Fatih Akin hat in seiner kurzen Karriere Filme gedreht, die alle in irgendeiner Weise mit den in Deutschland lebenden Ausländern und ihren Problemen zu tun haben. So handelt z.B.
Kurz und schmerzlos (sein bisher bester Film) von einer Männerfeundschaft, die im Vordergrund zwar die verschiedenen Nationalitäten der Akteure zum Inhalt hat, im Grunde aber eine reine Freundschaftsstory war, die auch mit anderen Nationalitäten funktioniert hätte. Mit
Im Juli und
Solino verlor der Regisseur, der die Mischung aus harter Realität und Romantisierung des Lebens sehr gut beherrscht, seine Linie aus früheren Tagen etwas. Mit
Gegen die Wand, der bis jetzt unzählige Preise eingeheimst hat, findet er nicht nur zu alter Form, sondern macht seinen bis dato besten Film, wenn nicht einen der besten deutschen Filme der letzten 10 Jahre.
Die Liebesgeschichte der jungen Sibel und des lebensmüden Cahit ist so intensiv gezeichnet, dass man sich als Zuseher nur schwer erinnert, Ähnliches in letzter Zeit gesehen zu haben. Akin vermischt wieder einmal ein Sozialdrama mit einer Liebesgeschichte und trifft dabei den Nagel auf den Kopf. So sieht es heute in den meisten westlichen Ländern aus, in denen die Nachfolgegenerationen der Einwanderer nichts mehr mit den Bräuchen der Eltern anfangen können. Und die, die noch immer an den Traditionen festhalten, wie z.B. der Bruder Sibels, missinterpretieren diese, was hier zu einer der intensivsten Szenen des Filmes führt. Cahit fragt den jungen Türken, der mit seinen Puffbesuchen prahlt „Warum fickt ihr nicht eure eigenen Frauen?“ und erntet damit einen heuchlerischen Wutausbruch des beleidigten Bruders.

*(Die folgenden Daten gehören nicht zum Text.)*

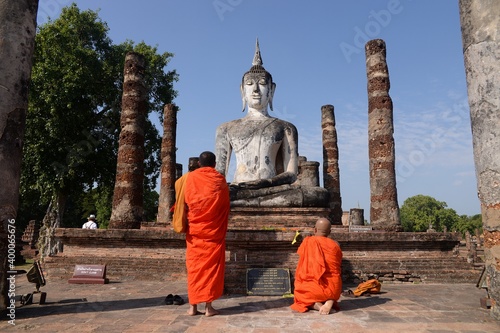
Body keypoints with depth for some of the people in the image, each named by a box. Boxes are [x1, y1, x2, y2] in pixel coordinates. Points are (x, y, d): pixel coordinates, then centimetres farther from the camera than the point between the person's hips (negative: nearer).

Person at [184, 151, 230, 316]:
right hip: (214, 230, -1)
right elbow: (225, 205, 6)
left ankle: (193, 305, 9)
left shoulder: (191, 177, 0)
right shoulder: (220, 180, -2)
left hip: (195, 229, 1)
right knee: (211, 265, 3)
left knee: (194, 266, 6)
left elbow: (186, 201, 4)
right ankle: (208, 306, 4)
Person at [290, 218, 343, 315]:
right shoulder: (335, 245, 1)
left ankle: (316, 305, -5)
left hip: (314, 288, -3)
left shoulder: (307, 242, -5)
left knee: (298, 292, 26)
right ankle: (330, 301, 2)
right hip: (334, 289, 3)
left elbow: (302, 267, 5)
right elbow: (339, 269, 10)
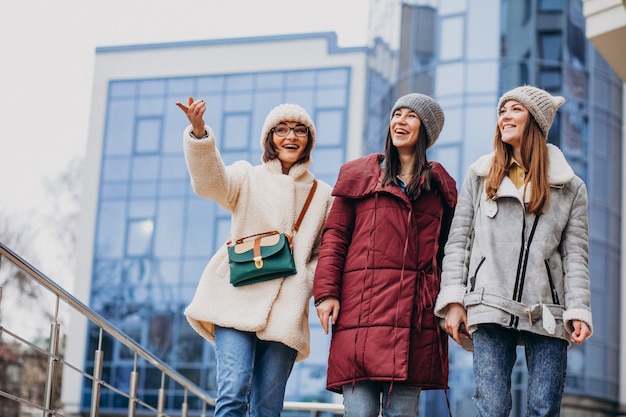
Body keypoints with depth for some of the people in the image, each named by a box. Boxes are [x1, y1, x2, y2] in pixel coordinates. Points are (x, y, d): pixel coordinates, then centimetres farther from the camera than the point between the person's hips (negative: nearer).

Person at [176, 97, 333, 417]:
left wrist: (306, 283, -3)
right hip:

Cahit hat seine Herkunft nämlich schon lange vergessen. Er steht zwischen den Gesellschaften und geht seinen eigenen selbstzerstörerischen Weg. Erst die Liebe zu Sibel lässt ihn wieder Lebensmut fassen. Dies ist wirklich der klassische Plot für einen Liebesfilm, da er dazu führt, dass durch Missverständnisse und Unglücke die Liebenden erst am Schluss zusammenkommen.
Das einzige, was man dem Film vorwerfen kann ist, dass er im letzten Drittel einen etwas extremen und konstruierten Plot beschreitet. Da passiert einfach zuviel, was die Story betrifft. Trotzdem kann Akin den Vibe von Gegen die Wand bis zum Ende aufrecht erhalten, was nicht zuletzt auch an den hervorragenden Hauptdarstellern liegt. Birol Ünel und Sibel Kekilli spielen hier die Rollen ihres Lebens und das auf traumwandlerisch hohem Niveau. Aber so ist es halt im Leben: Wenn alles passt, dann passt eben alles.
Einer der schönsten Filme der letzten Jahre.